The research screened the value of companies that have cancelled or suspended payouts, those whose payouts appear vulnerable and those least likely to be affected were screened
The report said: ‘With so much uncertainty, any forecast for dividends would have little value, so we are withdrawing our 2020 estimate. Instead we introduce a range as a guide to how 2020 may look.
‘Our best case incorporates only those dividend cuts that have already been announced, or that we believe are very likely to be. This suggests global payouts will fall 15 per cent this year.
‘Our worst case also includes all those that are vulnerable. This suggests global payouts could fall 35 per cent this year.’
Where have dividends been hit hardest
On a country by country basis, the research said North America and Asia are likely to see the least impact, though their reasons differ.
North America has a favourable sector mix, for example a high exposure to technology, and the suspension of share buybacks rather than dividend cuts are how companies are likely to preserve cash.
In China and the rest of Asia, however, companies have already fixed their 2020 payouts based on 2019 profits, so the impact is likely to be greater in 2021.
Europe and the UK have been the most severely affected with regulators forcing banks to suspend dividends and big oil companies such as Shell already cutting payouts.
|Europe ex UK||$225.1||0.8||$256.6||14.0||$251.4||-2.0||$40.4||9.1||$36.2||-10.3|
|Asia Pacific ex Japan||$141.6||20.2||$150.4||6.3||$147.7||-1.8||$19.8||23.2||$17.1||-13.4|
|Divs outside top 1200||$141.2||7.8||$155.1||9.8||$160.5||3.5%||$29.9||8.5||$31.0||3.6|
|%* = percentage change
Source: Janus Henderson Global Dividend Index: May 2020
European dividends have been worst hit while North America looks to be the least affected
In terms of sectors, banks, consumer discretionary, and specific industrial sectors, such as aerospace, are most at risk.

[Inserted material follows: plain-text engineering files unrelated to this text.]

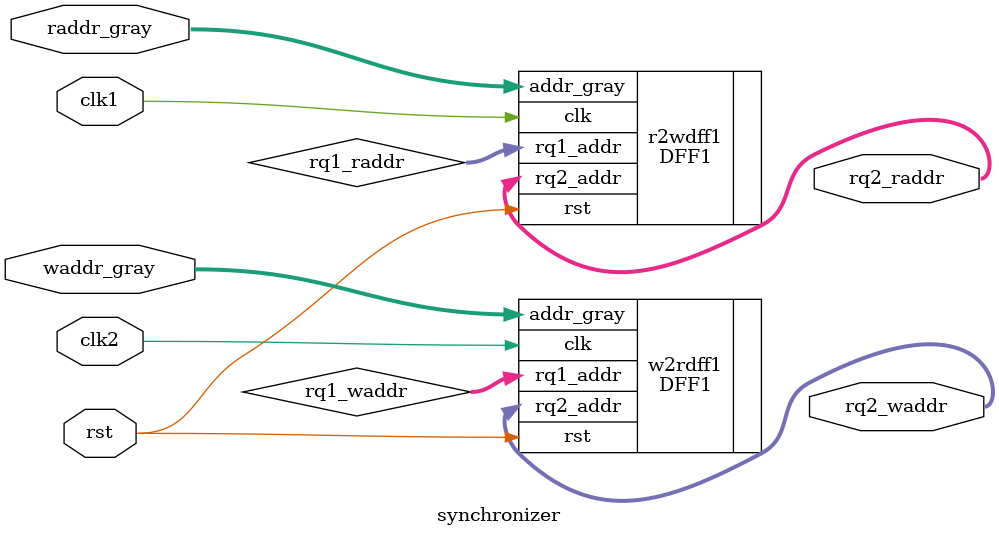
<source format=v>
`include "DFF1.v"

module synchronizer #(parameter PTR_SZ=2)
                     (input clk1, clk2, rst,
                      input [PTR_SZ:0] waddr_gray, raddr_gray,
                      output [PTR_SZ:0] rq2_raddr, rq2_waddr
);
  wire [PTR_SZ:0] rq1_waddr, rq1_raddr;

  DFF1 #(.PTR_SZ(PTR_SZ)) w2rdff1 (.rst(rst), .clk(clk2), .addr_gray(waddr_gray), .rq1_addr(rq1_waddr), .rq2_addr(rq2_waddr));
  DFF1 #(.PTR_SZ(PTR_SZ)) r2wdff1 (.rst(rst), .clk(clk1), .addr_gray(raddr_gray), .rq1_addr(rq1_raddr), .rq2_addr(rq2_raddr));

endmodule


</source>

The report added: ‘There is also widespread vulnerability in the oil and mining sectors, the wider financials sector, and construction.
‘But there is relative safety among technology companies, and defensive sectors like healthcare, food, and most consumer basics (with the exception of drinks producers who depend strongly on the bar and restaurant trade).’

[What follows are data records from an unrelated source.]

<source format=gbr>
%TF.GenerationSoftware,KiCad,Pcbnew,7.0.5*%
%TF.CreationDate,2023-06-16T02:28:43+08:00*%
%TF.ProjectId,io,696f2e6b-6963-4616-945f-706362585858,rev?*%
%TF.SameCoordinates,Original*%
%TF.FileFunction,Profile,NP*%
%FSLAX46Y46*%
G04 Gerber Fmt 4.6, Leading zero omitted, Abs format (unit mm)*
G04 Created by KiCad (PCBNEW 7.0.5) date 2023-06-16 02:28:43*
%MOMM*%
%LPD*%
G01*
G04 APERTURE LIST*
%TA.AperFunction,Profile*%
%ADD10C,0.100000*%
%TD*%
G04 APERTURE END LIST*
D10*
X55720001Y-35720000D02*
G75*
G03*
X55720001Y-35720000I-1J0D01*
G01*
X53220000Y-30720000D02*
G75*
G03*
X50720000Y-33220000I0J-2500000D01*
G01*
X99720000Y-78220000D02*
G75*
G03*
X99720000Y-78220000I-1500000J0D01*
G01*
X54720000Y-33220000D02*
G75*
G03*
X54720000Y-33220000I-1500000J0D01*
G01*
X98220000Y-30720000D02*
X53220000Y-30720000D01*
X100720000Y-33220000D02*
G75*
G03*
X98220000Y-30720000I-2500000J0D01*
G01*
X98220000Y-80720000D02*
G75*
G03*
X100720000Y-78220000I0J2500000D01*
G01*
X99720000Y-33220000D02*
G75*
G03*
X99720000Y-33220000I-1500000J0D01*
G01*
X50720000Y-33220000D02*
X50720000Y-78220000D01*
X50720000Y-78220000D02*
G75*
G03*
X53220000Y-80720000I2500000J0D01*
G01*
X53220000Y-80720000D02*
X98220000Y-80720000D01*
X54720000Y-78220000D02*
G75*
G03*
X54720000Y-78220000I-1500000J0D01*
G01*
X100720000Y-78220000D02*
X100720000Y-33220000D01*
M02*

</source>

The worst-case scenario, which predicts a fall in global dividends of 35 per cent, includes companies that haven’t yet announced the fate of their payouts, but are deemed vulnerable.
The research considers the level of corporate debt as it believes some companies have too much to cope with such a sudden and unexpectedly sharp economic contraction.
It added: ‘The breadth of the range reflects the rapidly developing crisis and the likelihood that some companies will simply reduce their payouts, rather than cancel them altogether, as they look to conserve cash and bolster their balance sheets.’